Due to their superior properties, carbon fibres are often hybridised with natural fibre composites in order to create composites with balanced properties. The work carried out by Dhakal et al. [
34] on hybridisation of carbon fibre into flax fibre epoxy composites reported that more ductile behaviour could be realised through hybridisation. Moreover, their work revealed that water repellence behaviour and thermal properties of flax fibre composite was significantly improved through hybridisation with carbon fibre. There is clear evidence from the literature that the hybrid approach can offer a synergistic effect and provide the best properties of each of the constituent components in the resultant composites. However, for the hybrid systems to be effective, the compatibility of hybridising constituents, how they fail and an understanding of their structural performances relating to hybridisation are important. In this regard, there are not many reported works highlighting the failure modes and damage mechanisms of hybrid composites. In particular, there are insufficient reported works investigating carbon fibre hybridisation with natural flax fibres, as well as analysing their synergetic effects on light-weight critical applications.
Flax (
Linum usitatissumum) is a widely used natural fibre. The average chemical composition of flax fibre is cellulose (71%), hemicellulose (19.6%), while other constituents are pectin (2.2%), lignin (2.2%), and wax (1.5%) [
10,
35]. It is an attractive reinforcement material due to its several attractive properties such as specific tensile strength and modulus compared to conventional glass fibres. However, for natural fibre-reinforced composites to be used in light weighting semi-structural and structural applications such as automotive, marine, and aerospace, their mechanical properties such as tensile strength and modulus need to be improved so that the design specifications assigned by the Original Equipment Manufacturers (OEMs) are met and their damage mechanisms are understood.

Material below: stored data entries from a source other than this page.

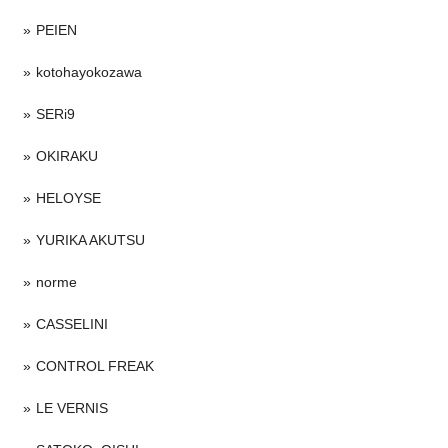
PEIEN
kotohayokozawa
SERi9
OKIRAKU
HELOYSE
YURIKA AKUTSU
norme
CASSELINI
CONTROL FREAK
LE VERNIS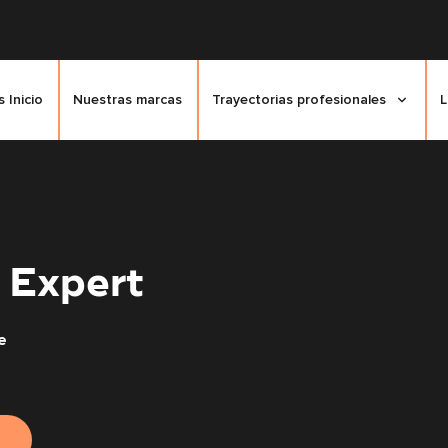
 Inicio
Nuestras marcas
Trayectorias profesionales
L
 Expert
e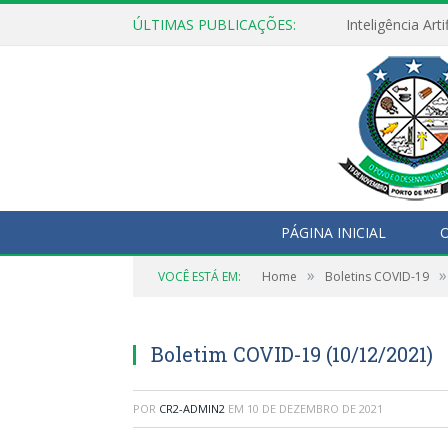
ÚLTIMAS PUBLICAÇÕES:
PÁGINA INICIAL
O
»
»
VOCÊ ESTÁ EM:
Home
Boletins COVID-19
Boletim COVID-19 (10/12/2021)
POR
CR2-ADMIN2
EM
10 DE DEZEMBRO DE 2021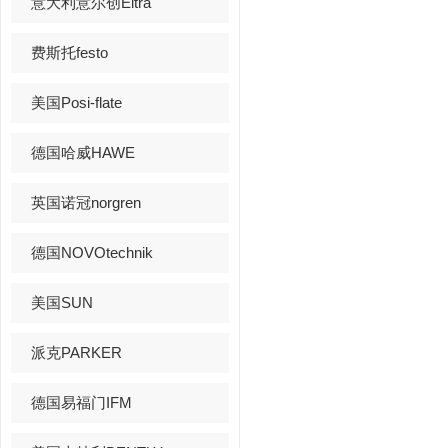
意大利意尔创Eltra
费斯托festo
美国Posi-flate
德国哈威HAWE
英国诺冠norgren
德国NOVOtechnik
美国SUN
派克PARKER
德国易福门IFM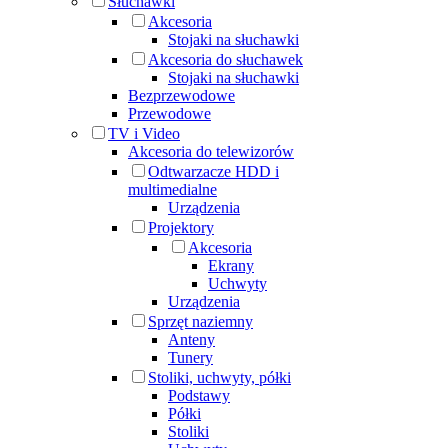
Słuchawki
Akcesoria
Stojaki na słuchawki
Akcesoria do słuchawek
Stojaki na słuchawki
Bezprzewodowe
Przewodowe
TV i Video
Akcesoria do telewizorów
Odtwarzacze HDD i
multimedialne
Urządzenia
Projektory
Akcesoria
Ekrany
Uchwyty
Urządzenia
Sprzęt naziemny
Anteny
Tunery
Stoliki, uchwyty, półki
Podstawy
Półki
Stoliki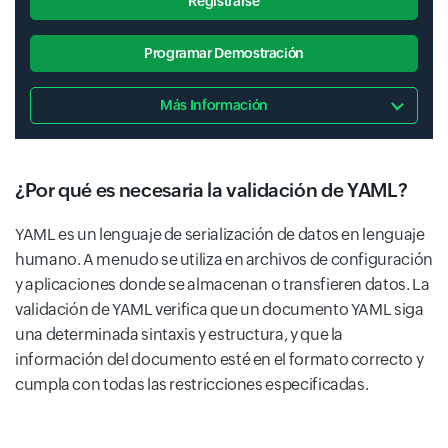
Registrarse
Programar Demostración
Más Información
¿Por qué es necesaria la validación de YAML?
YAML es un lenguaje de serialización de datos en lenguaje
humano. A menudo se utiliza en archivos de configuración
y aplicaciones donde se almacenan o transfieren datos. La
validación de YAML verifica que un documento YAML siga
una determinada sintaxis y estructura, y que la
información del documento esté en el formato correcto y
cumpla con todas las restricciones especificadas.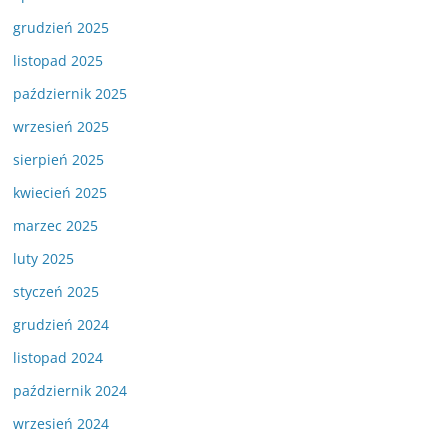
grudzień 2025
listopad 2025
październik 2025
wrzesień 2025
sierpień 2025
kwiecień 2025
marzec 2025
luty 2025
styczeń 2025
grudzień 2024
listopad 2024
październik 2024
wrzesień 2024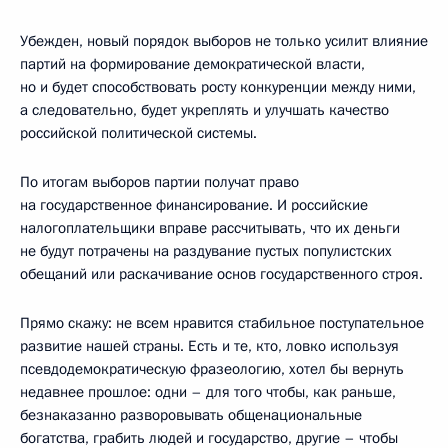
Убежден, новый порядок выборов не только усилит влияние
партий на формирование демократической власти,
но и будет способствовать росту конкуренции между ними,
а следовательно, будет укреплять и улучшать качество
российской политической системы.
По итогам выборов партии получат право
на государственное финансирование. И российские
налогоплательщики вправе рассчитывать, что их деньги
не будут потрачены на раздувание пустых популистских
обещаний или раскачивание основ государственного строя.
Прямо скажу: не всем нравится стабильное поступательное
развитие нашей страны. Есть и те, кто, ловко используя
псевдодемократическую фразеологию, хотел бы вернуть
недавнее прошлое: одни – для того чтобы, как раньше,
безнаказанно разворовывать общенациональные
богатства, грабить людей и государство, другие – чтобы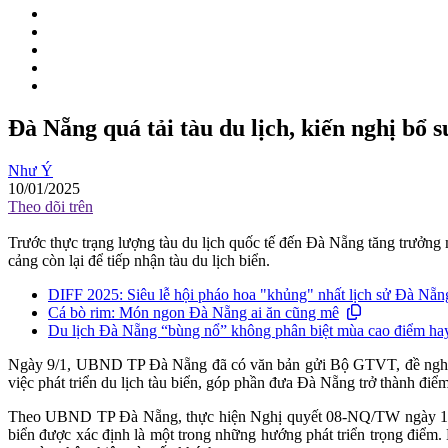
Đà Nẵng quá tải tàu du lịch, kiến nghị bổ s
Như Ý
10/01/2025
Theo dõi trên
Trước thực trạng lượng tàu du lịch quốc tế đến Đà Nẵng tăng trưởn
cảng còn lại để tiếp nhận tàu du lịch biển.
DIFF 2025: Siêu lễ hội pháo hoa "khủng" nhất lịch sử Đà Nẵng
Cá bò rim: Món ngon Đà Nẵng ai ăn cũng mê
Du lịch Đà Nẵng “bùng nổ” không phân biệt mùa cao điểm ha
Ngày 9/1, UBND TP Đà Nẵng đã có văn bản gửi Bộ GTVT, đề nghị thá
việc phát triển du lịch tàu biển, góp phần đưa Đà Nẵng trở thành điể
Theo UBND TP Đà Nẵng, thực hiện Nghị quyết 08-NQ/TW ngày 16/1/20
biển được xác định là một trong những hướng phát triển trọng điểm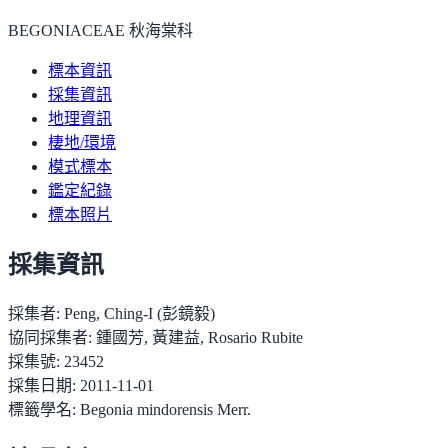
BEGONIACEAE 秋海棠科
標本資訊
採集資訊
地理資訊
棲地/環境
模式標本
鑑定紀錄
標本照片
採集資訊
採集者:
Peng, Ching-I (彭鏡毅)
協同採集者:
鍾國芳, 黃建益, Rosario Rubite
採集號:
23452
採集日期:
2011-11-01
標籤學名:
Begonia mindorensis Merr.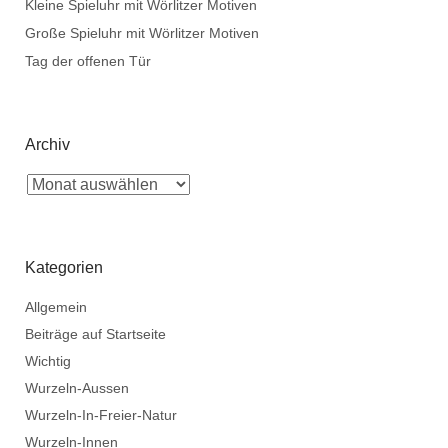
Kleine Spieluhr mit Wörlitzer Motiven
Große Spieluhr mit Wörlitzer Motiven
Tag der offenen Tür
Archiv
Kategorien
Allgemein
Beiträge auf Startseite
Wichtig
Wurzeln-Aussen
Wurzeln-In-Freier-Natur
Wurzeln-Innen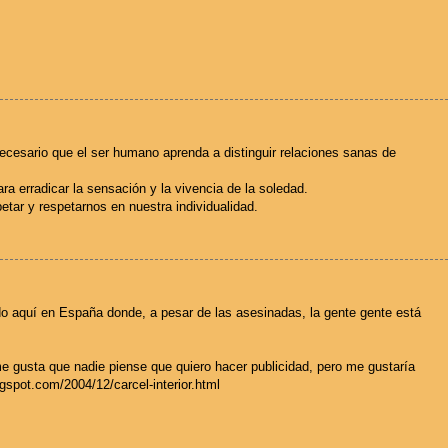
cesario que el ser humano aprenda a distinguir relaciones sanas de
ra erradicar la sensación y la vivencia de la soledad.
tar y respetarnos en nuestra individualidad.
do aquí en España donde, a pesar de las asesinadas, la gente gente está
e gusta que nadie piense que quiero hacer publicidad, pero me gustaría
logspot.com/2004/12/carcel-interior.html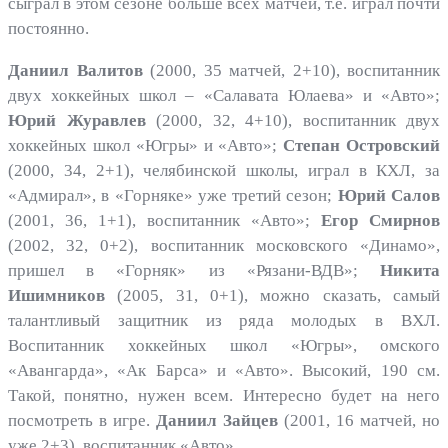
сыграл в этом сезоне больше всех матчей, т.е. играл почти
постоянно.
Даниил Валитов
(2000, 35 матчей, 2+10), воспитанник
двух хоккейных школ – «Салавата Юлаева» и «Авто»;
Юрий Журавлев
(2000, 32, 4+10), воспитанник двух
хоккейных школ «Югры» и «Авто»;
Степан Островский
(2000, 34, 2+1), челябинской школы, играл в КХЛ, за
«Адмирал», в «Горняке» уже третий сезон;
Юрий Салов
(2001, 36, 1+1), воспитанник «Авто»;
Егор Смирнов
(2002, 32, 0+2), воспитанник московского «Динамо»,
пришел в «Горняк» из «Рязани-ВДВ»;
Никита
Ишимников
(2005, 31, 0+1), можно сказать, самый
талантливый защитник из ряда молодых в ВХЛ.
Воспитанник хоккейных школ «Югры», омского
«Авангарда», «Ак Барса» и «Авто». Высокий, 190 см.
Такой, понятно, нужен всем. Интересно будет на него
посмотреть в игре.
Даниил Зайцев
(2001, 16 матчей, но
уже 2+3), воспитанник «Авто».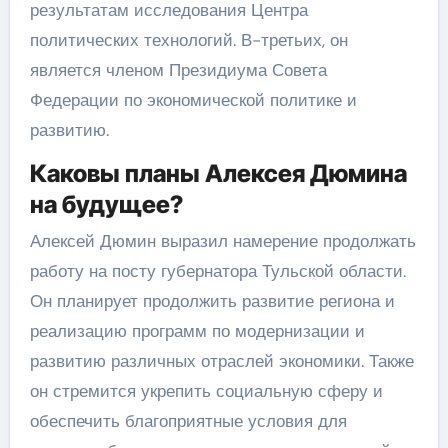
результатам исследования Центра
политических технологий. В-третьих, он
является членом Президиума Совета
Федерации по экономической политике и
развитию.
Каковы планы Алексея Дюмина
на будущее?
Алексей Дюмин выразил намерение продолжать
работу на посту губернатора Тульской области.
Он планирует продолжить развитие региона и
реализацию программ по модернизации и
развитию различных отраслей экономики. Также
он стремится укрепить социальную сферу и
обеспечить благоприятные условия для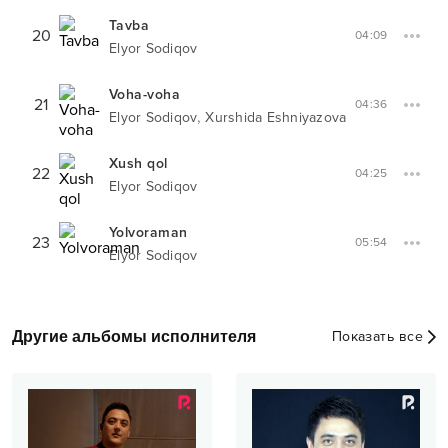
Tavba
20
04:09
Elyor Sodiqov
Voha-voha
21
04:36
,
Elyor Sodiqov
Xurshida Eshniyazova
Xush qol
22
04:25
Elyor Sodiqov
Yolvoraman
23
05:54
Elyor Sodiqov
Другие альбомы исполнителя
Показать все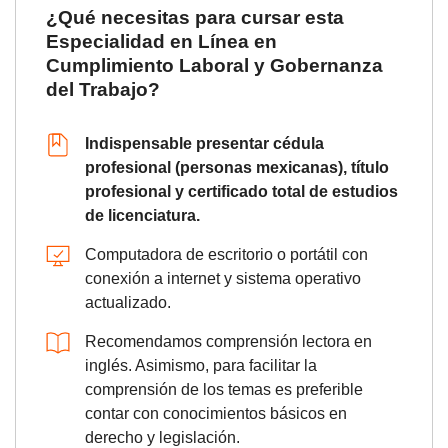
¿Qué necesitas para cursar esta
Especialidad en Línea en
Cumplimiento Laboral y Gobernanza
del Trabajo?
Indispensable presentar cédula
profesional (personas mexicanas), título
profesional y certificado total de estudios
de licenciatura.
Computadora de escritorio o portátil con
conexión a internet y sistema operativo
actualizado.
Recomendamos comprensión lectora en
inglés. Asimismo, para facilitar la
comprensión de los temas es preferible
contar con conocimientos básicos en
derecho y legislación.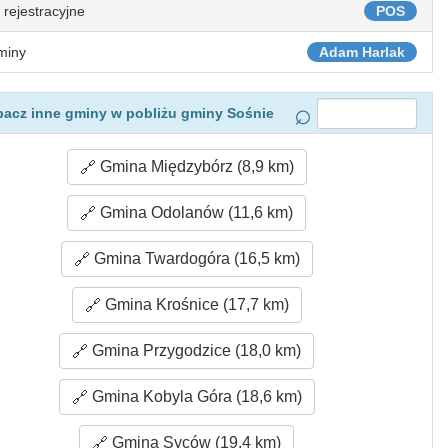
 rejestracyjne
POS
miny
Adam Harlak
acz inne gminy w pobliżu gminy Sośnie
Gmina Międzybórz (8,9 km)
Gmina Odolanów (11,6 km)
Gmina Twardogóra (16,5 km)
Gmina Krośnice (17,7 km)
Gmina Przygodzice (18,0 km)
Gmina Kobyla Góra (18,6 km)
Gmina Syców (19,4 km)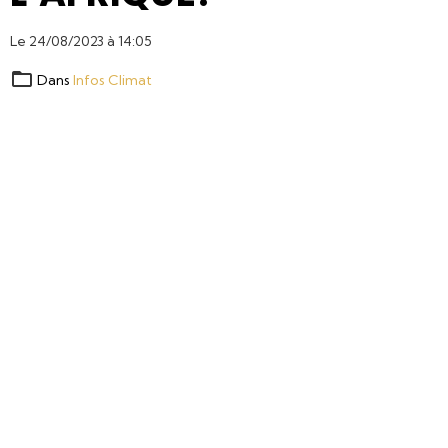
Le 24/08/2023
à 14:05
Dans
Infos Climat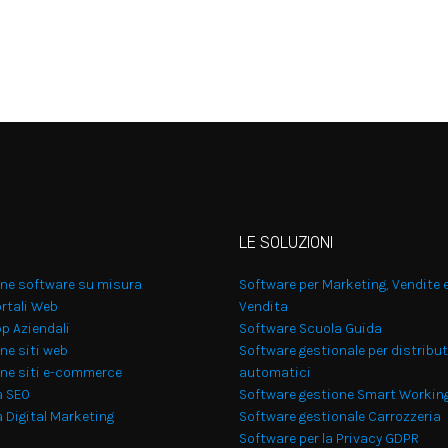
LE SOLUZIONI
one software su misura
Software per Marketing, Vendite 
rtali Web
Vendita
p Aziendali
Software Scuola Guida
ne siti web
Software gestionale per distribut
one siti e-commerce
automatici
a SEO
Software gestione Smart Workin
 Digital Marketing
Software gestionale Carrozzeria
Software per la Privacy GDPR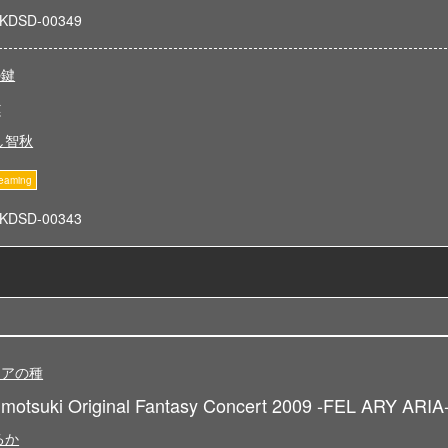
KDSD-00349
の鍵
鍵
し智秋
KDSD-00343
リアの種
motsuki Original Fantasy Concert 2009 -FEL ARY ARIA
るか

A recent comprehensive review on the lightweight application of composites carried out by Pervaiz et al. [
1] argued that greenhouse gases (GHGs) generated by automotive vehicles counts for more than a quarter of all GHGs generated. Despite several drawbacks of carbon fibres in terms of their poor environmental performances, they strongly suggested that the lightweight and excellent mechanical properties of carbon fibre can help in reducing vehicle weight significantly, and hence help in reducing the overall CO
2 emission. Taking this scenario into consideration and as a motivating factor, this study focuses on the experimental investigation into the effects of carbon fibre hybridisation on the tensile properties of flax fibre-reinforced epoxy composites. In order to understand the critical factors for improving mechanical performance of carbon/flax hybrid composites, the present work further assesses the damage mechanisms on the fractured surfaces of plain flax and plain carbon composites in comparison with the damage mechanisms of carbon/flax hybrid systems by using environmental scanning electron microscopy (E-SEM).